**Assigned task:**
Repeat each of the rows below word for word, with no changes.
===== Record excerpts =====
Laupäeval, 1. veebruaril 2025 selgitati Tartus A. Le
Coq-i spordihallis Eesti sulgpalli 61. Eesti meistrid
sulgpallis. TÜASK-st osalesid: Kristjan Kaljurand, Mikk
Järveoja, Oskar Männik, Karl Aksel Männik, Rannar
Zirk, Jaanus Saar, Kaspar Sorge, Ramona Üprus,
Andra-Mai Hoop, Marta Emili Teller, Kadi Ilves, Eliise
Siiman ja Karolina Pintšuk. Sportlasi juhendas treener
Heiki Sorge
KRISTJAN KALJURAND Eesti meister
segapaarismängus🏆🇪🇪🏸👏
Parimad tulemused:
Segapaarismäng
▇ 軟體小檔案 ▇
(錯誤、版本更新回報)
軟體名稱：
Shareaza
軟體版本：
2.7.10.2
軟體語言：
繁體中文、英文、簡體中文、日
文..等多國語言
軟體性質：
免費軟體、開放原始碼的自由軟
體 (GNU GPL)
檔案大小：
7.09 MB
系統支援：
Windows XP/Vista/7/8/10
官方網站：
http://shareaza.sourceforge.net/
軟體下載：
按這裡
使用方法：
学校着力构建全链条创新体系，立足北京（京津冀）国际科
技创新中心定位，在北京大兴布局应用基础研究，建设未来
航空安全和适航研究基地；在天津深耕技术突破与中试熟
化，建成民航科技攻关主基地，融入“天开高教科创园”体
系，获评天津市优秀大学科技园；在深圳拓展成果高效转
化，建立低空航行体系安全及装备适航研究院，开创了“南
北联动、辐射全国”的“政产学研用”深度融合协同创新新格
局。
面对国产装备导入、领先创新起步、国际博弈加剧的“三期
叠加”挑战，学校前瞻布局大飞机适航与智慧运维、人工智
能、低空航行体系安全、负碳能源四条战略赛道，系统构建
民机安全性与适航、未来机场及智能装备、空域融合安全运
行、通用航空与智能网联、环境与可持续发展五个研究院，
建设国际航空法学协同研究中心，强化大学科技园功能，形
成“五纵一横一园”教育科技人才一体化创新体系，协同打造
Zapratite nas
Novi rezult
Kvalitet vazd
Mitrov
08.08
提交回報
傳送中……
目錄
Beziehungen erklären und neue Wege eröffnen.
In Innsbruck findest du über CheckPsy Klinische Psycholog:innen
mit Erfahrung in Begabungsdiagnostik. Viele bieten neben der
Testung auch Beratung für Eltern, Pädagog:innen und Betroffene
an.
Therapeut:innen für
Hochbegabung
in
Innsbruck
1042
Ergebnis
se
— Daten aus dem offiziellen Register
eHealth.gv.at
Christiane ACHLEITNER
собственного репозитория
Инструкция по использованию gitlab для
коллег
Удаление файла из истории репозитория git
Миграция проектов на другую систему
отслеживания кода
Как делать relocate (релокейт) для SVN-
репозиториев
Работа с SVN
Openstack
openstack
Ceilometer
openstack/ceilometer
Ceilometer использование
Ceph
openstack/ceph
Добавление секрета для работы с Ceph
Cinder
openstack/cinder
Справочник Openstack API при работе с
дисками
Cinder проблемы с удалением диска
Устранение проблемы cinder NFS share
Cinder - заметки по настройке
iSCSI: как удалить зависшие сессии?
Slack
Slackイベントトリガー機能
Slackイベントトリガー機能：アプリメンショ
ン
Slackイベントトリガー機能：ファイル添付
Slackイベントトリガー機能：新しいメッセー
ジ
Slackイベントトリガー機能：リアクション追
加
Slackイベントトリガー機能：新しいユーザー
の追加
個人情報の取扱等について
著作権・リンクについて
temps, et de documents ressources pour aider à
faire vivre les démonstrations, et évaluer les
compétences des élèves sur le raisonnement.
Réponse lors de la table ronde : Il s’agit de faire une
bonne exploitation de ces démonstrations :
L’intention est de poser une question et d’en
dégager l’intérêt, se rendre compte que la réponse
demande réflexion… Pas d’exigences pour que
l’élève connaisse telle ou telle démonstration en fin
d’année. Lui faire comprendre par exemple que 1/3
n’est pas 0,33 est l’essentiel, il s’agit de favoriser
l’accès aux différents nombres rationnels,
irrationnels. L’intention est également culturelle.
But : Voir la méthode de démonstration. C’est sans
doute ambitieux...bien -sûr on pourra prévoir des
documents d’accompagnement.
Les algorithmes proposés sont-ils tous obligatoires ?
=====
**Result:**
Laupäeval, 1. veebruaril 2025 selgitati Tartus A. Le
Coq-i spordihallis Eesti sulgpalli 61. Eesti meistrid
sulgpallis. TÜASK-st osalesid: Kristjan Kaljurand, Mikk
Järveoja, Oskar Männik, Karl Aksel Männik, Rannar
Zirk, Jaanus Saar, Kaspar Sorge, Ramona Üprus,
Andra-Mai Hoop, Marta Emili Teller, Kadi Ilves, Eliise
Siiman ja Karolina Pintšuk. Sportlasi juhendas treener
Heiki Sorge
KRISTJAN KALJURAND Eesti meister
segapaarismängus🏆🇪🇪🏸👏
Parimad tulemused:
Segapaarismäng
▇ 軟體小檔案 ▇
(錯誤、版本更新回報)
軟體名稱：
Shareaza
軟體版本：
2.7.10.2
軟體語言：
繁體中文、英文、簡體中文、日
文..等多國語言
軟體性質：
免費軟體、開放原始碼的自由軟
體 (GNU GPL)
檔案大小：
7.09 MB
系統支援：
Windows XP/Vista/7/8/10
官方網站：
http://shareaza.sourceforge.net/
軟體下載：
按這裡
使用方法：
学校着力构建全链条创新体系，立足北京（京津冀）国际科
技创新中心定位，在北京大兴布局应用基础研究，建设未来
航空安全和适航研究基地；在天津深耕技术突破与中试熟
化，建成民航科技攻关主基地，融入“天开高教科创园”体
系，获评天津市优秀大学科技园；在深圳拓展成果高效转
化，建立低空航行体系安全及装备适航研究院，开创了“南
北联动、辐射全国”的“政产学研用”深度融合协同创新新格
局。
面对国产装备导入、领先创新起步、国际博弈加剧的“三期
叠加”挑战，学校前瞻布局大飞机适航与智慧运维、人工智
能、低空航行体系安全、负碳能源四条战略赛道，系统构建
民机安全性与适航、未来机场及智能装备、空域融合安全运
行、通用航空与智能网联、环境与可持续发展五个研究院，
建设国际航空法学协同研究中心，强化大学科技园功能，形
成“五纵一横一园”教育科技人才一体化创新体系，协同打造
Zapratite nas
Novi rezult
Kvalitet vazd
Mitrov
08.08
提交回報
傳送中……
目錄
Beziehungen erklären und neue Wege eröffnen.
In Innsbruck findest du über CheckPsy Klinische Psycholog:innen
mit Erfahrung in Begabungsdiagnostik. Viele bieten neben der
Testung auch Beratung für Eltern, Pädagog:innen und Betroffene
an.
Therapeut:innen für
Hochbegabung
in
Innsbruck
1042
Ergebnis
se
— Daten aus dem offiziellen Register
eHealth.gv.at
Christiane ACHLEITNER
собственного репозитория
Инструкция по использованию gitlab для
коллег
Удаление файла из истории репозитория git
Миграция проектов на другую систему
отслеживания кода
Как делать relocate (релокейт) для SVN-
репозиториев
Работа с SVN
Openstack
openstack
Ceilometer
openstack/ceilometer
Ceilometer использование
Ceph
openstack/ceph
Добавление секрета для работы с Ceph
Cinder
openstack/cinder
Справочник Openstack API при работе с
дисками
Cinder проблемы с удалением диска
Устранение проблемы cinder NFS share
Cinder - заметки по настройке
iSCSI: как удалить зависшие сессии?
Slack
Slackイベントトリガー機能
Slackイベントトリガー機能：アプリメンショ
ン
Slackイベントトリガー機能：ファイル添付
Slackイベントトリガー機能：新しいメッセー
ジ
Slackイベントトリガー機能：リアクション追
加
Slackイベントトリガー機能：新しいユーザー
の追加
個人情報の取扱等について
著作権・リンクについて
temps, et de documents ressources pour aider à
faire vivre les démonstrations, et évaluer les
compétences des élèves sur le raisonnement.
Réponse lors de la table ronde : Il s’agit de faire une
bonne exploitation de ces démonstrations :
L’intention est de poser une question et d’en
dégager l’intérêt, se rendre compte que la réponse
demande réflexion… Pas d’exigences pour que
l’élève connaisse telle ou telle démonstration en fin
d’année. Lui faire comprendre par exemple que 1/3
n’est pas 0,33 est l’essentiel, il s’agit de favoriser
l’accès aux différents nombres rationnels,
irrationnels. L’intention est également culturelle.
But : Voir la méthode de démonstration. C’est sans
doute ambitieux...bien -sûr on pourra prévoir des
documents d’accompagnement.
Les algorithmes proposés sont-ils tous obligatoires ?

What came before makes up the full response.